The third was, rather inelegantly titled by Tiersky, "legitimacy and institutions". It's an important theme though, that with Mitterrand, the left fully reconciled itself to the Fifth republic. Mitterrand accomplished this by embracing the symbols of the fifth republic, building monuments as a socialist president, interring left-wing heroes, not screwing the cohabitation too much etc.

The accomplishments are real, as are the failures (notably France's notoriously high unemployment, which began under Mitterrand), but the parts I found most interesting were those which dealt with Mitterrand's personality and private life. Stories, like how a smitten 22-year old Mitterrand, later a notorious womanizer, became engaged to a 15 year old, and then was sent to war. He was captured by the Germans, escaped after 18 months only to find his belle had found someone else, leaving him truly heartbroken (he doesn't seemed to have loved anyone else in the same way, for fear of vulnerability?). Or how Mitterrand, once de Gaulle and the right asssumed power in 1958, spent twenty-three years in opposition before coming to power in 1981. If that isn't a mark of dedication...

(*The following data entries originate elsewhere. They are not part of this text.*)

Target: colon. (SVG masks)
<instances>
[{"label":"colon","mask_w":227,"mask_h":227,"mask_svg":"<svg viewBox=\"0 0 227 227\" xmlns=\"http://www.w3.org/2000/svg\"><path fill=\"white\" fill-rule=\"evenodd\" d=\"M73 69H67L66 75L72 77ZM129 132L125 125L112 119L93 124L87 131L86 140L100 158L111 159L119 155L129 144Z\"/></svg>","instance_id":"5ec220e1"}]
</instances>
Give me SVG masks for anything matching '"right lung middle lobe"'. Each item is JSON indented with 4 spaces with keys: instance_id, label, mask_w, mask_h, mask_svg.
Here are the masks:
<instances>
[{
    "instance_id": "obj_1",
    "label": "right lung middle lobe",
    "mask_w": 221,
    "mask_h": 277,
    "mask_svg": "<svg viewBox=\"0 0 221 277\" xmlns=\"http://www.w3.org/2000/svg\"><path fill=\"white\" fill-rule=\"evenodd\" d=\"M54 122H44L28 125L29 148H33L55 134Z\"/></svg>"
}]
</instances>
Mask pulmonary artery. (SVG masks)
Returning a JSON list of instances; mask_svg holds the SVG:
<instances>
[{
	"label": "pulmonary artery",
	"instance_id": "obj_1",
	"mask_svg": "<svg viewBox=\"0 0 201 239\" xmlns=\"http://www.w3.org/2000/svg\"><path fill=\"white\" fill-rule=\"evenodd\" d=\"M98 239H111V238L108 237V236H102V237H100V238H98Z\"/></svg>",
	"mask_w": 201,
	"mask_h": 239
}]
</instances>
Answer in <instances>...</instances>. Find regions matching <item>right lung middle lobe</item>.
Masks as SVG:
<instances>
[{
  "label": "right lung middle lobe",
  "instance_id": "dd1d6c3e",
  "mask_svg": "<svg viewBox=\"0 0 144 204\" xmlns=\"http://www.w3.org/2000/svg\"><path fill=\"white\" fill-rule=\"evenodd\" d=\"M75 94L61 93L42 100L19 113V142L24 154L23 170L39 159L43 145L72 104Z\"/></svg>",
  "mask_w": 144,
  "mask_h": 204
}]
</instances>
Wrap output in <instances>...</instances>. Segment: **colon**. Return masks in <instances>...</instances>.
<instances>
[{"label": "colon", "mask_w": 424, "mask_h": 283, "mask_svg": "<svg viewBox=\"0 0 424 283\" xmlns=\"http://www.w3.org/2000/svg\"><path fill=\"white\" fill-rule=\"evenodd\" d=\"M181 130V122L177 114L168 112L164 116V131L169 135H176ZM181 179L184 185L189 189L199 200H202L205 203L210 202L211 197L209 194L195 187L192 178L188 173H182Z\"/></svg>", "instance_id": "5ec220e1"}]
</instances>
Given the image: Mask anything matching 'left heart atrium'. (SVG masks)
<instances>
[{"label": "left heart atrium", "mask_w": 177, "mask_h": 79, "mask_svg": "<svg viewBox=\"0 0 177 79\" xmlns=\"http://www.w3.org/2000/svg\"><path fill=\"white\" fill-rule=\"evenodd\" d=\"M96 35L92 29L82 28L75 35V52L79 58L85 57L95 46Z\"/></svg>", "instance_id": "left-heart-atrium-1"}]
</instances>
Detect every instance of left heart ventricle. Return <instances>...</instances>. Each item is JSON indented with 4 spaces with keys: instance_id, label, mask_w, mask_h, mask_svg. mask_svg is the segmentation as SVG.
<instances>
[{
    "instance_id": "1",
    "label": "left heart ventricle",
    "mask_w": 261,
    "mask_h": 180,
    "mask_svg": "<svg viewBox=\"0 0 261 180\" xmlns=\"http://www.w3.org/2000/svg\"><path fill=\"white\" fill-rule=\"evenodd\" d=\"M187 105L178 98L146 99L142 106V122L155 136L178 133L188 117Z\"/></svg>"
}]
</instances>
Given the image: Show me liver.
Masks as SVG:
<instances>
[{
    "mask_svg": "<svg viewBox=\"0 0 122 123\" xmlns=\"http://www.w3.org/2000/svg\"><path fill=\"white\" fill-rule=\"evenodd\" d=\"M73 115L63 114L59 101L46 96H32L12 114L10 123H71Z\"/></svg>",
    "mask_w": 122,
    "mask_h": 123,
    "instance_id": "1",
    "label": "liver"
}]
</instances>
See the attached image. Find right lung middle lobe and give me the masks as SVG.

Also of interest is Mitterrand' outlook on life. Tiersky labels him an existentialist, an agnostic and skeptic, but who willed meaning and life from the consciousness we are given. Mitterrand was shy, timid, (though he made it come across as haughty or mysterious) he had to make a conscious effort to overcome it. That was freedom to Mitterrand, something that had more to do with overcoming oneself than anything outside us. He believed most people incapable of that kind of freedom, he wrote about being held prisoner in 1940 with his fellow French soldiers:
I was really astonished at the ease with which men accustom themselves to the life of a herd of sheep. And these were the same men who, nourished by ideas of liberty and progress had vaunted so much and so proudly their nature as individuals...But I observed yet one more time that the play rarely touches its actors, that people are much like straw when faced with unhappiness or happiness; the greatest happiness gives man migraine; the greatest unhappiness gets to him only through the small things that are lacking in a meal, or bread which gets tale.
Tiersky generally writes positively about Mitterrand, but he doesn't leave out the innumerable scandals and moral failures: his "three wives and two families", the Rainbow Warrior incident (led to the death of one photographer), lying about his cancer, changing France's electoral system to the benefit of the Front National, his defense of ex-Vichy officials who had sent Jews in France to Nazi death camps. Tiersky leaves everything needed for a judgment of this "Last French President". The last one live "the French exception" of an unreconstructed and idealist Left, of an uber-powerful presidency at home, of French power in Africa, of a France standing as a nuclear third pole between the superpowers. Mitterrand said, presidents after him "will only be accountants"... Chirac, and this isn't a criticism, was less than interesting. Lets see how Sarko fairs.